**Activity**. What this exercise calls for is an exact copy of the data.

[Stored data entries]
+---+
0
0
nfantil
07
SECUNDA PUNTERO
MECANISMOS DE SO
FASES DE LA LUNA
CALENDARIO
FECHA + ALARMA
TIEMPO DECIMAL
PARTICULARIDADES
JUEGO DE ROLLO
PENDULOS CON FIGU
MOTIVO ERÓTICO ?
+---+
**Response**.
0
0
nfantil
07
SECUNDA PUNTERO
MECANISMOS DE SO
FASES DE LA LUNA
CALENDARIO
FECHA + ALARMA
TIEMPO DECIMAL
PARTICULARIDADES
JUEGO DE ROLLO
PENDULOS CON FIGU
MOTIVO ERÓTICO ?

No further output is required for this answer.